In a recent post, I talked about the answer to the question: what if the Earth had no moon? The question I answered in that post really should have read: what if we suddenly took the Moon away? Or, alternatively, what functions does the Moon fulfil today? And the answer was: not terribly much.
Recently, I read the book What if the Moon didn’t exist, by Neil F. Comins, and it goes into far more detail. Today, the Moon appears in the sky like benign companion. It is pretty, but not terribly vital to us. It causes tides, but the Sun also does that. It provides a handy measure of the passage of time, and it gave us the concept of a month. However, we don’t actually need it. Even the fact that the human fertility cycle and a moon cycle are similar seems pure coincidence. If the Moon was so important to fertility, then all animals would have developed a cycle based on it.
The picture, though, looks very different when you consider the formation of the Earth-Moon system. The Moon formed from a collision of a Pluto-sized object with the early Earth. Right, there goes the peaceful reputation.
In answering the question: what if the Moon didn’t exist, the book takes the history of the Earth back far enough so that this object (remember we’re no longer allowed to call it a planet) missed Earth and left the solar system or found its own orbit around the Sun.
In this case, life on Earth would have been hugely different from the way we know it.
One of the most important things the Moon has done over those billions of years since the collision is to slow the rotation of the Earth. It does this through tides. The Earth rotates, and the Moon pulls whatever part of the Earth facing it. If this part is water, it will rise towards the Moon. But because the Earth rotates, the water is always trying to catch up with the Moon’s current position. Over many, many years, this slows the Earth down. How much? At the time of the Collision, the Earth made a full rotation in just eight hours. Without the Moon, the Sun would have slowed the Earth down, but not by far as much, probably only to about ten hours.
If the thought of ten-hour days doesn’t drive you to distraction, think about what it would have done to the weather. Current weather patterns are determined by many things, including differences in temperature and land shapes. The prevailing movement of weather from west to east is caused by the fact that the Earth rotates inside its own atmosphere, and the atmosphere is not rotating at the same speed. If the Earth had ten-hour days, those west-to-east patterns would be much stronger. In short, we would have a lot of strong wind, and violent weather, and with both weather and ten-hour days combined, a very different planet.
That is not to say that every planet without a moon the size of ours would rotate fast. Mars has a similar day, and Phobos and Deimos are puny captured asteroids that barely deserve the term ‘moon’. Venus has no moons at all and its day is longer than its year. Clearly, a planet does not need a moon to slow its rotation to 24 hours,. Neither does thist answer the question as to whether a random planet in the habitable zone needs a large moon. Earth needed the Moon, but another planet may not.

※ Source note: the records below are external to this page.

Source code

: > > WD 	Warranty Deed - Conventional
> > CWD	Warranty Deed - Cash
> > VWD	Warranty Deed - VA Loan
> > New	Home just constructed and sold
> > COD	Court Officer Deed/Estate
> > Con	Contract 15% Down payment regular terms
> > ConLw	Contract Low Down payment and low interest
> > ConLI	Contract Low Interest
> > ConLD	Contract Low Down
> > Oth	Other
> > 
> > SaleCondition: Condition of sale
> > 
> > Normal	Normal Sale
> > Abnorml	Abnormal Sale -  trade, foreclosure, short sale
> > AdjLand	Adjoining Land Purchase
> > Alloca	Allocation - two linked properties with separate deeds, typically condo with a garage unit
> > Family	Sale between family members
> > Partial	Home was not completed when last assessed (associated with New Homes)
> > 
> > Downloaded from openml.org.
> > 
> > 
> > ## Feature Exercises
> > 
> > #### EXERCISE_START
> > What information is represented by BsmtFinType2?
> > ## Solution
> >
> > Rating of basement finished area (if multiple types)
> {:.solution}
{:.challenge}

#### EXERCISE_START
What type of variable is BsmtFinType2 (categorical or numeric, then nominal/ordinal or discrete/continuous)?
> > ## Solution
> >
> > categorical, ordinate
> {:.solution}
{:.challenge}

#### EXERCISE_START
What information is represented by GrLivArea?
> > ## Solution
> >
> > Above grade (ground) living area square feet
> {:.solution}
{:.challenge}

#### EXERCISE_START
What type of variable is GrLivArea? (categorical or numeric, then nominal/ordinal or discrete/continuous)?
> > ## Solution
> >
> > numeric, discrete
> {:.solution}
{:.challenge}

Must Use Bigger Elephants 
I don’t know if this was mentioned in that book, but I recently read about a theory of where/how two pre-Earth/moon bodies formed and collided. (It was in regard to a particularly strange Kepler planet discovery, actually.) So there are stable (Lagrange) points either side of the Earth about 60º away along the orbit in each direction. By a similar token, two large bodies 120º apart in the same orbit could be stable, but if two large bodies formed a slightly smaller angle apart, they’d be unstable and would eventually migrate towards each other and collide, giving us Earth/moon. (The planets Kepler found were 118º apart and will apparently collide in a million years or so.)